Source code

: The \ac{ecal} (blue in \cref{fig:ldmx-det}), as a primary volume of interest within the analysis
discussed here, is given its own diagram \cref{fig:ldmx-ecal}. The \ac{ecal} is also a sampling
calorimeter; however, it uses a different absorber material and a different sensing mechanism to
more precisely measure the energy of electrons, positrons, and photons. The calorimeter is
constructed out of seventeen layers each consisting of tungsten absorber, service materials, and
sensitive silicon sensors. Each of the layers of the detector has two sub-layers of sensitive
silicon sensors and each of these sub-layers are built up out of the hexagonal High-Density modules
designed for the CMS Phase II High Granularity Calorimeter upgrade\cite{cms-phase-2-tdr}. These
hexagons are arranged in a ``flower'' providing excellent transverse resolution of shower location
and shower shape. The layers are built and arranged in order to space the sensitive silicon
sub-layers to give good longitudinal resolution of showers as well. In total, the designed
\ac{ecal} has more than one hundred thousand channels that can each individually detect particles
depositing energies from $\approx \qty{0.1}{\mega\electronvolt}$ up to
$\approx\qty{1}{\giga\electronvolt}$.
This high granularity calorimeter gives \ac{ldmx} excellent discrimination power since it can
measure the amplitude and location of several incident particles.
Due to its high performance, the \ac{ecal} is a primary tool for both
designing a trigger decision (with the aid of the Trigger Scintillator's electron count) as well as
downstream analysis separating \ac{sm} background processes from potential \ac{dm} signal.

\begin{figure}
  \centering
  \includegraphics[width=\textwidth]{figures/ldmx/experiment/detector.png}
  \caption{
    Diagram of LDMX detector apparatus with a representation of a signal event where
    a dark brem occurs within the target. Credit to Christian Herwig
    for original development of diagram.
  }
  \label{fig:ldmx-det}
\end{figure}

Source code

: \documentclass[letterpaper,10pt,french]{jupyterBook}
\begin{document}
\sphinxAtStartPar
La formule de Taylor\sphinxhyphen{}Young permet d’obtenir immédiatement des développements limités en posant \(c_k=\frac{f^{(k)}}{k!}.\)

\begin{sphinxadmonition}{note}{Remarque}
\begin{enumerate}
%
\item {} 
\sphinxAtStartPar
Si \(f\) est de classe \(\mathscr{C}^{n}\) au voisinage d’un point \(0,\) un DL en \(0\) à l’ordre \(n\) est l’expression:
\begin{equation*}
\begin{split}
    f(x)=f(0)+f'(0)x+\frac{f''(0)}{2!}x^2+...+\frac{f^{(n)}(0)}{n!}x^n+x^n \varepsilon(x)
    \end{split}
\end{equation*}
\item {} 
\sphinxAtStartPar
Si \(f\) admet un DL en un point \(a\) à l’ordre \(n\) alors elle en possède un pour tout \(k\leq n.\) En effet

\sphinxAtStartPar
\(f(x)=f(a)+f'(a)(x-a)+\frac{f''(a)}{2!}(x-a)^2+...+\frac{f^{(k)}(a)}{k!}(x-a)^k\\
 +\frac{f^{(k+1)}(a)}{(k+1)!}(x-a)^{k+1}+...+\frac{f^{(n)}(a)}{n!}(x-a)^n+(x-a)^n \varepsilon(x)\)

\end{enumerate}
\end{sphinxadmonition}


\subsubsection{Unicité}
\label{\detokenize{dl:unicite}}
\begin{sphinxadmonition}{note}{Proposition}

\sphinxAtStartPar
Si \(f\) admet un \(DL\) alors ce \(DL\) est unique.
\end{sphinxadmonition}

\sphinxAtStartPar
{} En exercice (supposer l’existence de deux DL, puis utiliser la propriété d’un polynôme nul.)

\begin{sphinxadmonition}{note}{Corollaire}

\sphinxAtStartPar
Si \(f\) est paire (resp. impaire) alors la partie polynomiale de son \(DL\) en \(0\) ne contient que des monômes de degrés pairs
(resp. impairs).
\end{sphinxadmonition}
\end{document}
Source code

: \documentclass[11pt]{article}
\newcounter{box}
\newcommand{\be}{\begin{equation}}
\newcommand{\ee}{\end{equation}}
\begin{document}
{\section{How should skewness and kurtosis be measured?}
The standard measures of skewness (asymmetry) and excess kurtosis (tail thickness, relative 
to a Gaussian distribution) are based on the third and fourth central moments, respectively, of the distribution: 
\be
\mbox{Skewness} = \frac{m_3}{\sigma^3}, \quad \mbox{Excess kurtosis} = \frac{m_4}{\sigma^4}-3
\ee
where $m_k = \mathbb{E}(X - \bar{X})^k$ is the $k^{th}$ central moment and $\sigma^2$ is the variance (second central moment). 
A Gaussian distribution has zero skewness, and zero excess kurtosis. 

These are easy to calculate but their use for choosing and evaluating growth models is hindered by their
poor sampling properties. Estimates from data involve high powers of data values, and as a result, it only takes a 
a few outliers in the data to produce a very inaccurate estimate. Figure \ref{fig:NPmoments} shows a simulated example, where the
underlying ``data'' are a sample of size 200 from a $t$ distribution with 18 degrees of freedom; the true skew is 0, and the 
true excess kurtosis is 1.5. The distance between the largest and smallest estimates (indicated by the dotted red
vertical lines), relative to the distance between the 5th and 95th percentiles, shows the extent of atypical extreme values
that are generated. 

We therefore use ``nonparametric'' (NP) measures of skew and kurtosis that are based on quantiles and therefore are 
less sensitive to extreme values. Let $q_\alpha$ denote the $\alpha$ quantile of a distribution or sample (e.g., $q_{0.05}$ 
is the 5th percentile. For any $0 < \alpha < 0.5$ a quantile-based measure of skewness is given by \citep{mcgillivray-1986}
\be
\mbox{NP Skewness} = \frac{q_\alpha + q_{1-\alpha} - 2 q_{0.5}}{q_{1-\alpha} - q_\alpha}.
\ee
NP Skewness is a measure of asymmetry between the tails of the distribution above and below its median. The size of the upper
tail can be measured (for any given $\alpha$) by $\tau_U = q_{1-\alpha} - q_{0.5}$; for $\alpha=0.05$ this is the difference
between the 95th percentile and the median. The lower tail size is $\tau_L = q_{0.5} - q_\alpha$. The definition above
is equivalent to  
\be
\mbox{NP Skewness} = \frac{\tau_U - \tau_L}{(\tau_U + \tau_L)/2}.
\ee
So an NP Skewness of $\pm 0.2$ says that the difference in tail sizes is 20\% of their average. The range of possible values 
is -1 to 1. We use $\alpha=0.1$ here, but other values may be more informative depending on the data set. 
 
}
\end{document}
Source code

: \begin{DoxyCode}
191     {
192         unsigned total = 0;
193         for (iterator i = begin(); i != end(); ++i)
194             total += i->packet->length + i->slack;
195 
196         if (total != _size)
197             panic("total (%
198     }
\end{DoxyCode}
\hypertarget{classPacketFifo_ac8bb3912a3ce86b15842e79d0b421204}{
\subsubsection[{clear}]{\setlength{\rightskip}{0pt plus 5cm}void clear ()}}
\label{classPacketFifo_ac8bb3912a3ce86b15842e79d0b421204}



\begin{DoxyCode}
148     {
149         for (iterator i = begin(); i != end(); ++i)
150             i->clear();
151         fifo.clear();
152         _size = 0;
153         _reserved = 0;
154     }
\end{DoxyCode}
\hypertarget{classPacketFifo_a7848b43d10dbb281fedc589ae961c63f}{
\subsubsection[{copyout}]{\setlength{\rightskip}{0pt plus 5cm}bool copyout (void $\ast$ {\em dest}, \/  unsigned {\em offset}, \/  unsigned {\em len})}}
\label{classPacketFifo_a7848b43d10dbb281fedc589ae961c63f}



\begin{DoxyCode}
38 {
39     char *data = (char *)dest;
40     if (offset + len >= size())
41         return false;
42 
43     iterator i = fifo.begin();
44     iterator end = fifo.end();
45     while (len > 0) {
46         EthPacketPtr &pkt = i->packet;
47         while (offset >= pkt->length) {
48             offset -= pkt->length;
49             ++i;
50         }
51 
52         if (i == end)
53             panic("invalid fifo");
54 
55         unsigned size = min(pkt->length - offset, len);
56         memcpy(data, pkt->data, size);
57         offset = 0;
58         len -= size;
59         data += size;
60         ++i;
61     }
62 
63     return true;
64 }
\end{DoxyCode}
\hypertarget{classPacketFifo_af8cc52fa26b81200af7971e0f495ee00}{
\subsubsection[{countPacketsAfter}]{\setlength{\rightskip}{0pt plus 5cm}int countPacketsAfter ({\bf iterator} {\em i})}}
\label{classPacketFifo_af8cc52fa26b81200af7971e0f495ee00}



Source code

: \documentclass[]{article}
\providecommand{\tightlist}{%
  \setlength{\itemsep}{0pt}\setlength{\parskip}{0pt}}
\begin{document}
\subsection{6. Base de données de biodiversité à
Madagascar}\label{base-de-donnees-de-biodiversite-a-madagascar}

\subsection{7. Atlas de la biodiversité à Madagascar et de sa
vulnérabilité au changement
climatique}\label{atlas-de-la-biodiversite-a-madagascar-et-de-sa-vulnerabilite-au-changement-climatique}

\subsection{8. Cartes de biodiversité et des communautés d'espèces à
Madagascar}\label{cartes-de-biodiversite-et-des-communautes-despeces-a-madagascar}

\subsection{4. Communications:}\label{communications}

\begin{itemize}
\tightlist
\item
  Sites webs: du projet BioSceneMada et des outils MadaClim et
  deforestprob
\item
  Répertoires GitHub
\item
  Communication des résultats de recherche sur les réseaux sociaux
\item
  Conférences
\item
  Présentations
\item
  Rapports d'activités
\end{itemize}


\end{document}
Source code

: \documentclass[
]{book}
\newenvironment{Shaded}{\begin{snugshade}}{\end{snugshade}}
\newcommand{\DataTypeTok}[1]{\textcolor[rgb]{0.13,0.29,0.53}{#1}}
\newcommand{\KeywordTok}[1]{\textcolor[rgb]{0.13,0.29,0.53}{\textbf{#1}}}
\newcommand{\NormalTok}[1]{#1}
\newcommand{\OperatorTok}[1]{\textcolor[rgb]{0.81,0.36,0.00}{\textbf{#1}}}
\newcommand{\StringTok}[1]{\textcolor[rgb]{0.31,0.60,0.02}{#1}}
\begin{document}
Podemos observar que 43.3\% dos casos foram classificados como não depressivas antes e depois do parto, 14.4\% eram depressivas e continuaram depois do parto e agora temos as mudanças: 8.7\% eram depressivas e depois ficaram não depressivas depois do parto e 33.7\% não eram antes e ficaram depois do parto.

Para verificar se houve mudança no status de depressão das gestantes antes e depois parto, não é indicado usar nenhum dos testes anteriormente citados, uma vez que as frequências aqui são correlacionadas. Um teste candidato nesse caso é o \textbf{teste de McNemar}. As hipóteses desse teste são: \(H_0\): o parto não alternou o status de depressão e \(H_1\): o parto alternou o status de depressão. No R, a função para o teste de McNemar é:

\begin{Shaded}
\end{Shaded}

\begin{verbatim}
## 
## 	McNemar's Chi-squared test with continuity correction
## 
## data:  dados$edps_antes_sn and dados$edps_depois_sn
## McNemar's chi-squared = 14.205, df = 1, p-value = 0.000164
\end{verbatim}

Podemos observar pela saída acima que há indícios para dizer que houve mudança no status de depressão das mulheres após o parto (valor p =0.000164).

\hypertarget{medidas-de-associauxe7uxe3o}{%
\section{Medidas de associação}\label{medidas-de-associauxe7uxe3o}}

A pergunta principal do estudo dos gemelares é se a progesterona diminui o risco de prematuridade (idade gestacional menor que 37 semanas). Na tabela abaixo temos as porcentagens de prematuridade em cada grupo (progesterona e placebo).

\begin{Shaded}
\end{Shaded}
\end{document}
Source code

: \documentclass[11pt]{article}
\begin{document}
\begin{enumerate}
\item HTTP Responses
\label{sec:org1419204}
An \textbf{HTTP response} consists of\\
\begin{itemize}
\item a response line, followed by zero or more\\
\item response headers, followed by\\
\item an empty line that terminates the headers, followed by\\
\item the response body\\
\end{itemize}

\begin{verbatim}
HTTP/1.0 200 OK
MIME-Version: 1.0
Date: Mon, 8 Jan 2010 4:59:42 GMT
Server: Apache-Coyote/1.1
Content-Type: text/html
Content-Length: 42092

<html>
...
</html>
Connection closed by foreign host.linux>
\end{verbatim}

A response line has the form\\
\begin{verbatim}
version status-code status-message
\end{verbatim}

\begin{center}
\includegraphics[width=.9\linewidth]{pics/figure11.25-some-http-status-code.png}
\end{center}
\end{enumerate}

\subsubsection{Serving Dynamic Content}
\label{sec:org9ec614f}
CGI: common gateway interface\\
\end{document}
###
## TASK STATEMENT
Could you copy exactly the line containing "Connection closed by foreign host.linux>" and each line after it through the end of the records, and nothing else?

## EXERCISE RESULT
Connection closed by foreign host.linux>
\end{verbatim}

A response line has the form\\
\begin{verbatim}
version status-code status-message
\end{verbatim}

\begin{center}
\includegraphics[width=.9\linewidth]{pics/figure11.25-some-http-status-code.png}
\end{center}
\end{enumerate}

\subsubsection{Serving Dynamic Content}
\label{sec:org9ec614f}
CGI: common gateway interface\\
\end{document}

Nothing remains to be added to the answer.